Am J Respir Crit Care Med Published online July 11, 2022 | www.atsjournals.org/doi/abs/10.1164/rccm.202202-0366OC
Digest author(s): Matteo Siciliano | 26 June, 2023
It is well-known that obstructive sleep apnoea (OSA) is associated with cardiovascular (CV) disease. The impact of positive airway pressure (PAP) therapy on cardiovascular outcomes in OSA patients is still currently debated. Previous observational studies showed potential benefit of PAP treatment on cardiovascular outcome, although recent randomized controlled trials (RCTs) did not find a significant effect. However, patient selection and low PAP therapy preclude the generalization of RCTs data, lacking association between PAP therapy and secondary CV disease.

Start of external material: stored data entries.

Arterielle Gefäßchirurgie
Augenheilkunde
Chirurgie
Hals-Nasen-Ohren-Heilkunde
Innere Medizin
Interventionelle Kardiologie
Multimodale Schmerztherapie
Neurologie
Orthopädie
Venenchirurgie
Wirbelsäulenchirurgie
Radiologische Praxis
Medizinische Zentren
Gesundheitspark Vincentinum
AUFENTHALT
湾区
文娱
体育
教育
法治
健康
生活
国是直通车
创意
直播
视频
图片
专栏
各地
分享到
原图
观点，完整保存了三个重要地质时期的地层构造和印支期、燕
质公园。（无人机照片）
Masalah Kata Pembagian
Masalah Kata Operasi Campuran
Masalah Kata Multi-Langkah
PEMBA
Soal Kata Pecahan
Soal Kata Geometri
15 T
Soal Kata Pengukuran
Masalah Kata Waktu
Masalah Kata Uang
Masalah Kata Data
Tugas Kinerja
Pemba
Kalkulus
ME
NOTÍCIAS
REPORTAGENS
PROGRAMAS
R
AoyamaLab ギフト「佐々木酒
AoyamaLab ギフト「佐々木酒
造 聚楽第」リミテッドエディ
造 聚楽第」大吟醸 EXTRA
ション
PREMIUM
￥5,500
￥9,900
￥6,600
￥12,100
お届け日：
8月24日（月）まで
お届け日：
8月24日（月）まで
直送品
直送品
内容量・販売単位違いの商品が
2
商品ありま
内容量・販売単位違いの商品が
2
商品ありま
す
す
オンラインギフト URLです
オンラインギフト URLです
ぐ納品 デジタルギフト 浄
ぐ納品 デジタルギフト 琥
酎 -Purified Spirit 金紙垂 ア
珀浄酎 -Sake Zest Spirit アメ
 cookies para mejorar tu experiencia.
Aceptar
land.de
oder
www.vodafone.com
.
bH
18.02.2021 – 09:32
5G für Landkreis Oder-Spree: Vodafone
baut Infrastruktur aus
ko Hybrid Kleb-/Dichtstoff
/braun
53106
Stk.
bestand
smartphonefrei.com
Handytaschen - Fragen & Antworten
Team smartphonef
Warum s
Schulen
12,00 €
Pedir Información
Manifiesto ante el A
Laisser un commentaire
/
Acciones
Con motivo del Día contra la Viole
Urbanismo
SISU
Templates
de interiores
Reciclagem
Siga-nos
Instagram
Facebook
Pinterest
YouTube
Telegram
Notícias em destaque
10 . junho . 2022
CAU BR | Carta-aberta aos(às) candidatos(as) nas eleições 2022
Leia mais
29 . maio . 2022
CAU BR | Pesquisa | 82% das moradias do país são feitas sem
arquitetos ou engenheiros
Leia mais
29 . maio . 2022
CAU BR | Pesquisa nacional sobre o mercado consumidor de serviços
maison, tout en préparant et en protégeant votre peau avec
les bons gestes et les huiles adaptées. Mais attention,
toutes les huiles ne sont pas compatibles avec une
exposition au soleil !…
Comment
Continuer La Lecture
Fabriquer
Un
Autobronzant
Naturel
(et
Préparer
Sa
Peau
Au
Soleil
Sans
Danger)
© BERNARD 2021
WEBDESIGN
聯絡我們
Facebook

Gervès-Pinquié et al. aimed to evaluate whether long term PAP therapy has a preventive effect on CV outcomes in terms of major adverse CV events (MACEs, composite outcome of mortality, stroke and cardiac disease). This study was performed using data from the Pays-de-la-Loire Sleep Cohort (PLSC), which included patients with a diagnosis of OSA (Apnoea Hypopnoea Index [AHI] >5/h evaluated by either in lab polysomnography or home sleep apnoea testing ) who had started PAP treatment according to OSA severity and presence of CV comorbidities or severe daytime sleepiness. Adherence to CV active drugs was assessed too. Patients were divided into four groups according to quartiles of the average daily PAP use [0-4h/night; 4-6h/night; 6-7h/night; ≥7h/night]. Cox proportional analyses were used to evaluate the associations between quartiles of average daily use and incident of MACEs.
The final study sample comprised 5138 patients; considering non-adherent patients ([0-4[ h/night) as the reference group, adjusted hazard ratios [95% confidence interval] for MACEs were 0.87 [0.73-1.04] for the [4-6[ h/night group, 0.75 [0.62-0.92] for the [6-7[ h/night group and 0.78 [0.65-0.93] for the ≥7h/night group (p =0.0130).
Authors demonstrated a negative dose-response relationship indicating that higher PAP adherence was associated with a lower incidence of MACEs [reduction of 25% circa in patients using PAP at least 6h/night compared to non-adherent patients]; this association was more pronounced in male patients, patients without overt CV disease at diagnosis and those with excessive daytime sleepiness. Regarding sleep apnoea specific hypoxic burden (SASHB), a novel measure which includes frequency, duration and depth of respiratory event-related desaturations, the present study also showed that patients with higher SASHB values at baseline showed the greatest reduction in MACEs among PAP adherent patients, although formal test for interaction was not significant. Furthermore, the study found a significant association between PAP adherence and all-cause mortality [p=0,0006] but the association did not reach statistical significance for all non-fatal CV events. The study demonstrated a slight but significant association between PAP adherence and adherence to CV active drugs (particularly anti-hypertensive and lipid lowering drugs). No association of PAP adherence with MACEs in the subgroup with preexisting CV disease were shown, suggesting that PAP might be more effective for the primary prevention of CV disease than in reversing an altered vascular structure as a secondary prevention strategy.
Achieving and maintaining adherence to PAP therapy remains challenging, requiring a multidisciplinary approach and the use of novel technologies. Clinical phenotyping might be useful for early identification of OSA patients in whom adherent PAP therapy is most likely to improve CV outcomes.